Look through the records, and whenever a line includes the word "pico", copy it.

BEGIN Input data

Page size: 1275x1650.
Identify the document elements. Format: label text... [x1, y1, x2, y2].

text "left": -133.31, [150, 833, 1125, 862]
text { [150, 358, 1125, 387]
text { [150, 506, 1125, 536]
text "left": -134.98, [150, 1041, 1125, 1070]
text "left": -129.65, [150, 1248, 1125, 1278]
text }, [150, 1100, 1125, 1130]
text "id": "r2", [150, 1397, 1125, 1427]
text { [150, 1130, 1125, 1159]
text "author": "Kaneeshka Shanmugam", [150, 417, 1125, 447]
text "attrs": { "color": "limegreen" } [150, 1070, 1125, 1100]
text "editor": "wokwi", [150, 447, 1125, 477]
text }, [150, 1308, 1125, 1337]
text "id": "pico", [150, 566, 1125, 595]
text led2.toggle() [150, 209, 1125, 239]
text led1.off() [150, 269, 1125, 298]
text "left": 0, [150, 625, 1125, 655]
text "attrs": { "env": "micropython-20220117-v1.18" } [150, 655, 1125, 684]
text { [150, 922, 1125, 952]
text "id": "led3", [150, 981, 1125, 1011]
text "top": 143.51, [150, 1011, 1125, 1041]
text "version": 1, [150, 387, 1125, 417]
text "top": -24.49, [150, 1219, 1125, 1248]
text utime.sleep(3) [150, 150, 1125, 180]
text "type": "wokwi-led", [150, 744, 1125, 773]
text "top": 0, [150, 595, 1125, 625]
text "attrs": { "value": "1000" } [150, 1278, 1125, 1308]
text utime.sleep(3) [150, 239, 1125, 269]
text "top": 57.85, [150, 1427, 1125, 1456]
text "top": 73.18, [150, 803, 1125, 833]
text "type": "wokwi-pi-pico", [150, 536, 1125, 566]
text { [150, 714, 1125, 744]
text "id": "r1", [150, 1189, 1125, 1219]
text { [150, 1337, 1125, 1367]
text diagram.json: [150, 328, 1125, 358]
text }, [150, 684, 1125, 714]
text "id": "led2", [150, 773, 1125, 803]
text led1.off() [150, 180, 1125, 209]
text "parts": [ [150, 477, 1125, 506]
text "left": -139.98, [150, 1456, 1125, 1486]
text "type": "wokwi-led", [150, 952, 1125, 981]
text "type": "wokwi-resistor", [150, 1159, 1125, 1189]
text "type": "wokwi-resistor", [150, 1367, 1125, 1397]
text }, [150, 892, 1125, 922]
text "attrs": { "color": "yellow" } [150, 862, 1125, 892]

END Input data

- Solved exercise:
text "id": "pico", [150, 566, 1125, 595]
text "type": "wokwi-pi-pico", [150, 536, 1125, 566]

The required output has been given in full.